- **REQUIREMENT**
Find the word "fight" in the listing. Copy out each line where it occurs.

- **MATERIAL FOR THE TASK**
------------

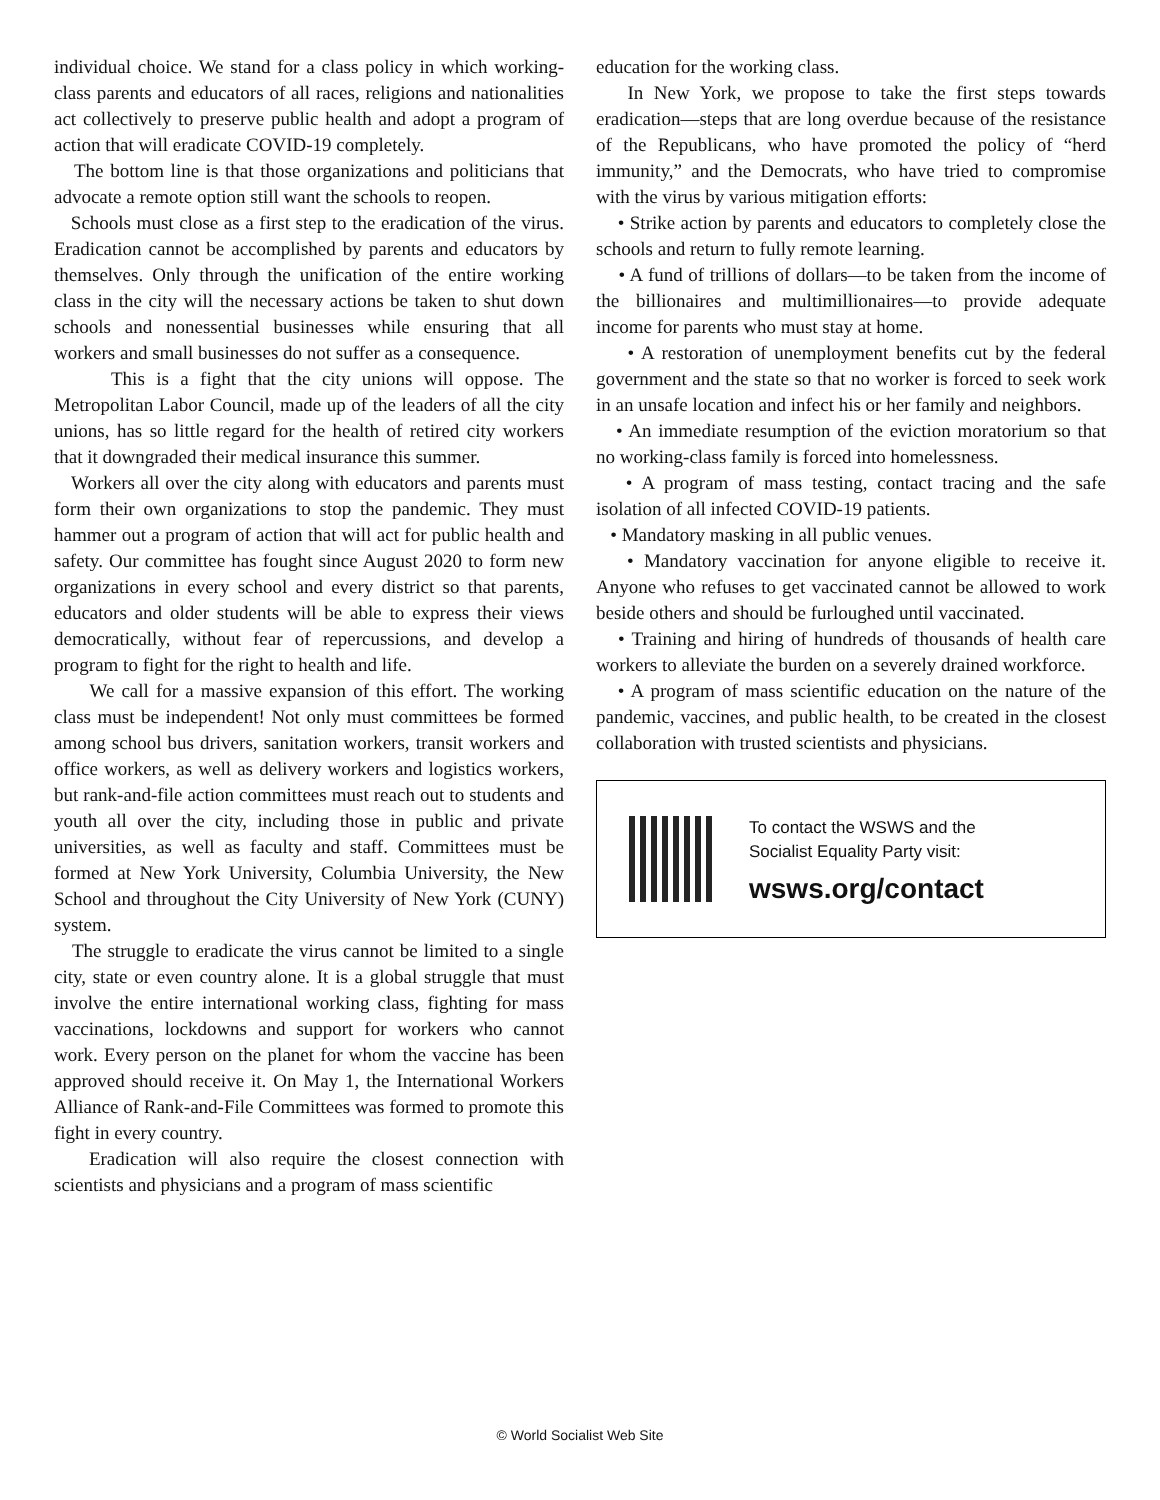individual choice. We stand for a class policy in which working-class parents and educators of all races, religions and nationalities act collectively to preserve public health and adopt a program of action that will eradicate COVID-19 completely.
The bottom line is that those organizations and politicians that advocate a remote option still want the schools to reopen.
Schools must close as a first step to the eradication of the virus. Eradication cannot be accomplished by parents and educators by themselves. Only through the unification of the entire working class in the city will the necessary actions be taken to shut down schools and nonessential businesses while ensuring that all workers and small businesses do not suffer as a consequence.
This is a fight that the city unions will oppose. The Metropolitan Labor Council, made up of the leaders of all the city unions, has so little regard for the health of retired city workers that it downgraded their medical insurance this summer.
Workers all over the city along with educators and parents must form their own organizations to stop the pandemic. They must hammer out a program of action that will act for public health and safety. Our committee has fought since August 2020 to form new organizations in every school and every district so that parents, educators and older students will be able to express their views democratically, without fear of repercussions, and develop a program to fight for the right to health and life.
We call for a massive expansion of this effort. The working class must be independent! Not only must committees be formed among school bus drivers, sanitation workers, transit workers and office workers, as well as delivery workers and logistics workers, but rank-and-file action committees must reach out to students and youth all over the city, including those in public and private universities, as well as faculty and staff. Committees must be formed at New York University, Columbia University, the New School and throughout the City University of New York (CUNY) system.
The struggle to eradicate the virus cannot be limited to a single city, state or even country alone. It is a global struggle that must involve the entire international working class, fighting for mass vaccinations, lockdowns and support for workers who cannot work. Every person on the planet for whom the vaccine has been approved should receive it. On May 1, the International Workers Alliance of Rank-and-File Committees was formed to promote this fight in every country.
Eradication will also require the closest connection with scientists and physicians and a program of mass scientific
education for the working class.
In New York, we propose to take the first steps towards eradication—steps that are long overdue because of the resistance of the Republicans, who have promoted the policy of “herd immunity,” and the Democrats, who have tried to compromise with the virus by various mitigation efforts:
• Strike action by parents and educators to completely close the schools and return to fully remote learning.
• A fund of trillions of dollars—to be taken from the income of the billionaires and multimillionaires—to provide adequate income for parents who must stay at home.
• A restoration of unemployment benefits cut by the federal government and the state so that no worker is forced to seek work in an unsafe location and infect his or her family and neighbors.
• An immediate resumption of the eviction moratorium so that no working-class family is forced into homelessness.
• A program of mass testing, contact tracing and the safe isolation of all infected COVID-19 patients.
• Mandatory masking in all public venues.
• Mandatory vaccination for anyone eligible to receive it. Anyone who refuses to get vaccinated cannot be allowed to work beside others and should be furloughed until vaccinated.
• Training and hiring of hundreds of thousands of health care workers to alleviate the burden on a severely drained workforce.
• A program of mass scientific education on the nature of the pandemic, vaccines, and public health, to be created in the closest collaboration with trusted scientists and physicians.
To contact the WSWS and the
Socialist Equality Party visit:
wsws.org/contact
© World Socialist Web Site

------------

- **WRITTEN RESPONSE**
This is a fight that the city unions will oppose. The Metropolitan Labor Council, made up of the leaders of all the city unions, has so little regard for the health of retired city workers that it downgraded their medical insurance this summer.
Workers all over the city along with educators and parents must form their own organizations to stop the pandemic. They must hammer out a program of action that will act for public health and safety. Our committee has fought since August 2020 to form new organizations in every school and every district so that parents, educators and older students will be able to express their views democratically, without fear of repercussions, and develop a program to fight for the right to health and life.
The struggle to eradicate the virus cannot be limited to a single city, state or even country alone. It is a global struggle that must involve the entire international working class, fighting for mass vaccinations, lockdowns and support for workers who cannot work. Every person on the planet for whom the vaccine has been approved should receive it. On May 1, the International Workers Alliance of Rank-and-File Committees was formed to promote this fight in every country.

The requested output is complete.